“As pessoas não podem ficar prejudicadas”, diz Ministro da Saúde sobre Resolução do CFM que limita a prescrição de medicamentos à base de Cannabis no Brasil.
A declaração do Ministro da Saúde, Marcelo Queiroga, foi feita hoje durante uma coletiva da pasta sobre uma ação contra poliomielite e multivacinação.
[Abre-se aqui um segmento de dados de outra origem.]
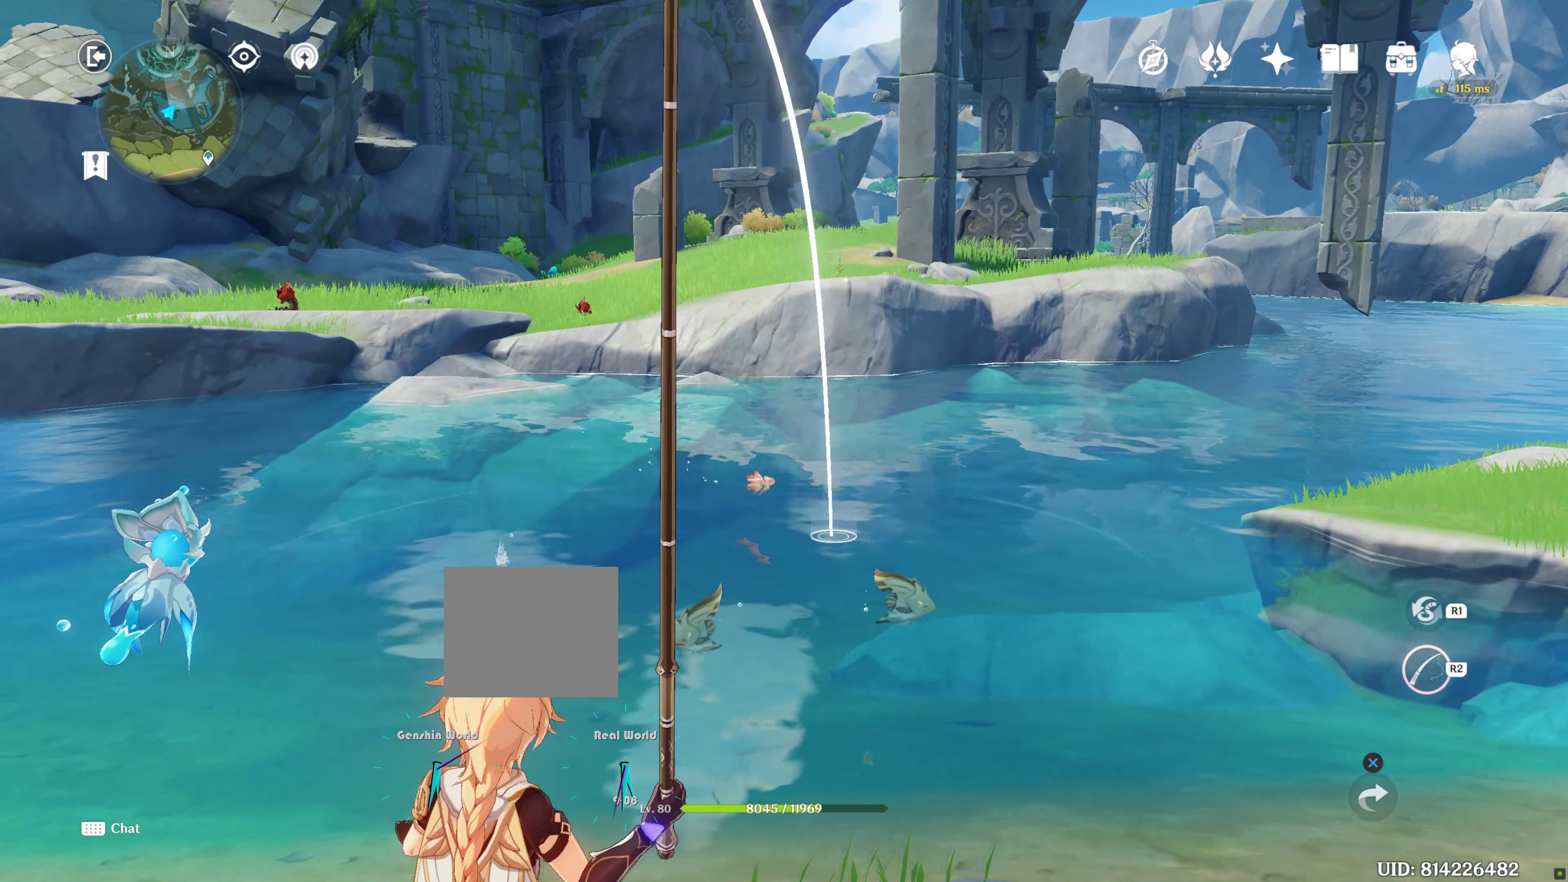
{"buttons": ["R2"], "left_stick": "center", "right_stick": "center", "events": [[350, "right_stick", "center"]]}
Ao ser questionado por um jornalista sobre a Resolução do Conselho Federal de Medicina (CFM) nº 2.324/2022 – que lista uma série de restrições à prescrição de produtos à base de Cannabis por médicos brasileiros – Queiroga falou que apesar de não conhecer por inteiro o teor da normativa, as contestações já começaram a chegar. “Eu ainda não li a resolução no seu inteiro teor, mas já me chegaram reclamações acerca dessa resolução justamente por esses pontos que você coloca (limitação de prescrição para 2 tipos de epilepsia e esclerose tuberosa) com indicação desses princípios ativos para além do que está posto naquela resolução”, disse o Ministro da Saúde.
Marcelo Queiroga afirmou que vai conversar com o presidente do CFM, Dr. Hiran Gallo para se inteirar melhor da Resolução e dos argumentos que embasaram a normativa.
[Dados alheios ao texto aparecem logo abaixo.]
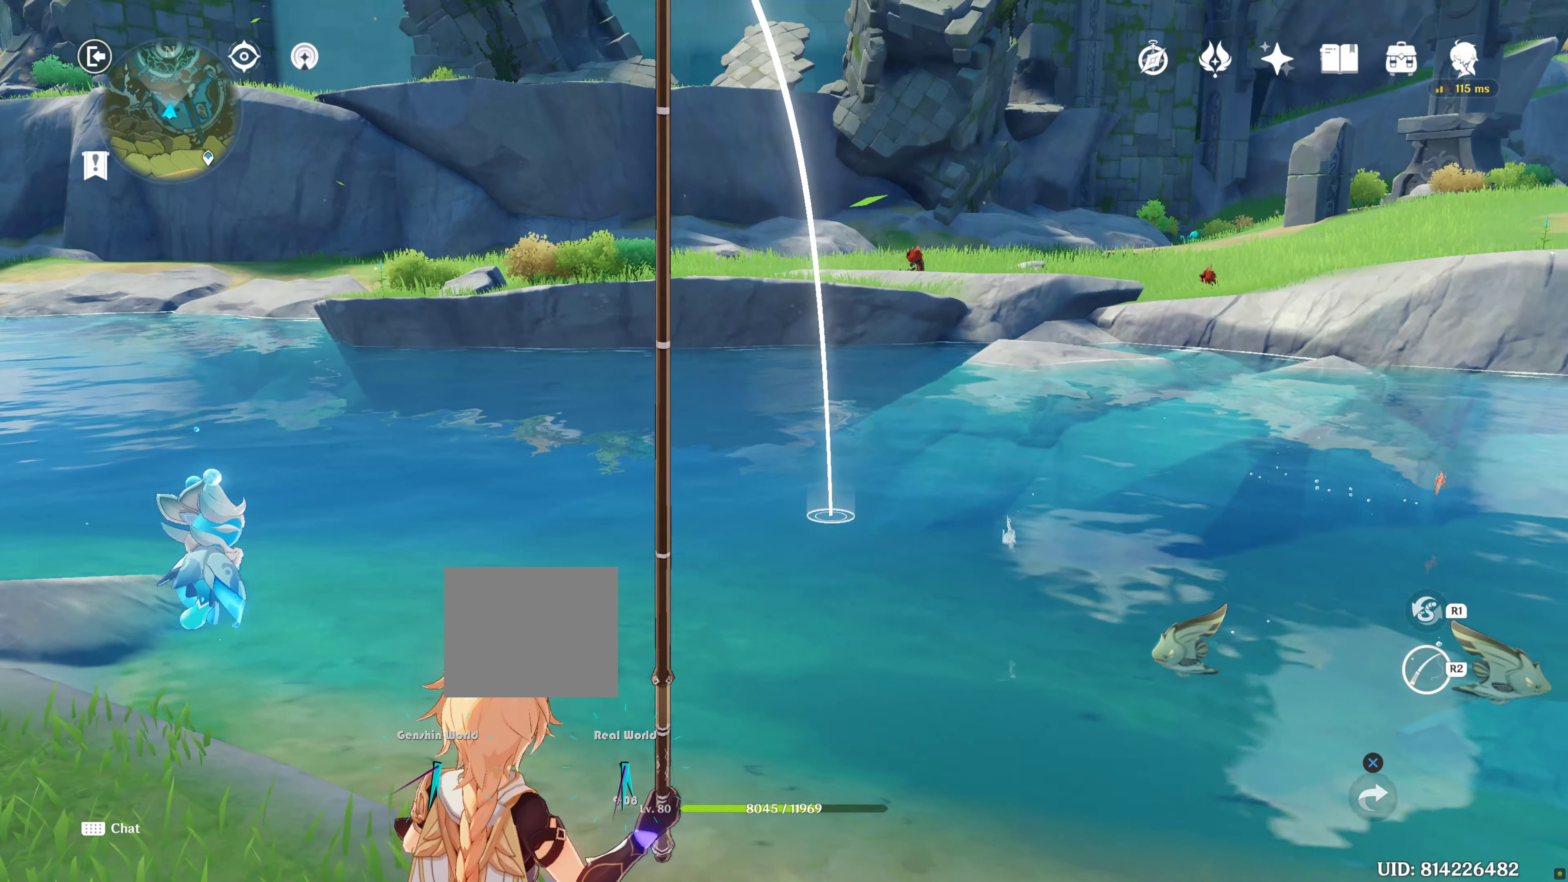
{"buttons": ["R2"], "left_stick": "center", "right_stick": "center", "events": [[233, "right_stick", "right"], [350, "right_stick", "center"]]}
“Naturalmente, o Conselho Federal de Medicina deve ter feito o devido impacto regulatório dessa medida e vamos chegar a um denominador comum. Enfim, as pessoas não podem ficar prejudicadas. No Brasil, hoje, a judicialização da saúde é algo muito presente, muito marcante. Então, se não tivermos normas que estejam muito apropriadas acaba judicializando e mesmo com a melhor das intenções, você acaba pervertendo ou distorcendo a aplicação de políticas públicas eficientes”, reconheceu Queiroga.
Entre 2015 e abril de 2022, a Coordenação-Geral de Gestão de Demandas Judiciais em Saúde do Ministério da Saúde atendeu a 128 demandas de ações judiciais de pacientes só do Distrito Federal, que solicitaram medicamentos à base de Cannabis por meio do Sistema Único de Saúde (SUS). Os dados, conseguidos com exclusividade pela reportagem – por meio da Lei de Acesso à Informação (Lei 12.527/2011) – mostram que ao longo desse período 14 empresas estrangeiras e uma nacional forneceram produtos com canabinoides (canabidiol e tetrahidrocanabinol), em diferentes concentrações, formatos e valores distintos aos pacientes que buscaram a justiça para obter o medicamento. Somando as 128 demandas judicializadas, foram entregues 5.468 unidades no período. Ao todo, o Sistema Único de Saúde comprou R$ 3.155.716,00 reais em medicamentos só para atender aos pacientes do Distrito Federal. É como se o Estado tivesse gastado, em média, R$ 24.654, 00 por demanda judicial.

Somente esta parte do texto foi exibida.